- _Task to complete_
Gather every line in the records below that contains the word "kidney" and copy each of those lines unchanged.

Stored records

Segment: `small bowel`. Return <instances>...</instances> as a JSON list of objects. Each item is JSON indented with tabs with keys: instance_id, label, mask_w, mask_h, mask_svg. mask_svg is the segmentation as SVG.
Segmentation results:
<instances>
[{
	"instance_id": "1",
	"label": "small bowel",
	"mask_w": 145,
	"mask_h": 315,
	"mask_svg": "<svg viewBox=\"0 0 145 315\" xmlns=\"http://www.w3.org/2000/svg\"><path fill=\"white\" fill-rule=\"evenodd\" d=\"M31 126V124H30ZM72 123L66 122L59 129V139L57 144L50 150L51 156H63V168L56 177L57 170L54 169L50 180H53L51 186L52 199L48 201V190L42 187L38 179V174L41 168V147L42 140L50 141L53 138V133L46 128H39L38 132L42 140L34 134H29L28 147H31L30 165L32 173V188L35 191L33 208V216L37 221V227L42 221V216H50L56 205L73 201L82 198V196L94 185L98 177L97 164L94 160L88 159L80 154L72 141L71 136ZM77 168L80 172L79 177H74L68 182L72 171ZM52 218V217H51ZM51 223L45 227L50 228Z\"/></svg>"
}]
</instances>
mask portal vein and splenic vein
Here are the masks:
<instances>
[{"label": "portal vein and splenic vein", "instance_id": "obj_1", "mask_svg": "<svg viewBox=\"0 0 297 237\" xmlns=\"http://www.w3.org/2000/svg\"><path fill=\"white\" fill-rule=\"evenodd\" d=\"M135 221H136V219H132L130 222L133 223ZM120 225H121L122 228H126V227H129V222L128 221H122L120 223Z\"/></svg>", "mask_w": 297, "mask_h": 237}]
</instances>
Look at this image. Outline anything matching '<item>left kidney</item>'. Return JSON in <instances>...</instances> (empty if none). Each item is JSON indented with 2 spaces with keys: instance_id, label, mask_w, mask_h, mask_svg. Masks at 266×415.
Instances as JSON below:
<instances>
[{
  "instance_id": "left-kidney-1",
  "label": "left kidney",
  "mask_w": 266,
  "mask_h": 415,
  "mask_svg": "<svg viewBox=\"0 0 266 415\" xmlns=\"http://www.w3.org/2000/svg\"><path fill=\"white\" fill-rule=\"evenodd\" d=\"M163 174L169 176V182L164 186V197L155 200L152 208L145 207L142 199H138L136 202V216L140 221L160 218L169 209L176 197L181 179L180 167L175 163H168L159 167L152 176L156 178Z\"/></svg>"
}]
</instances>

- _Correct output_
Look at this image. Outline anything matching '<item>left kidney</item>'. Return JSON in <instances>...</instances> (empty if none). Each item is JSON indented with 2 spaces with keys: instance_id, label, mask_w, mask_h, mask_svg. Masks at 266×415.
  "instance_id": "left-kidney-1",
  "label": "left kidney",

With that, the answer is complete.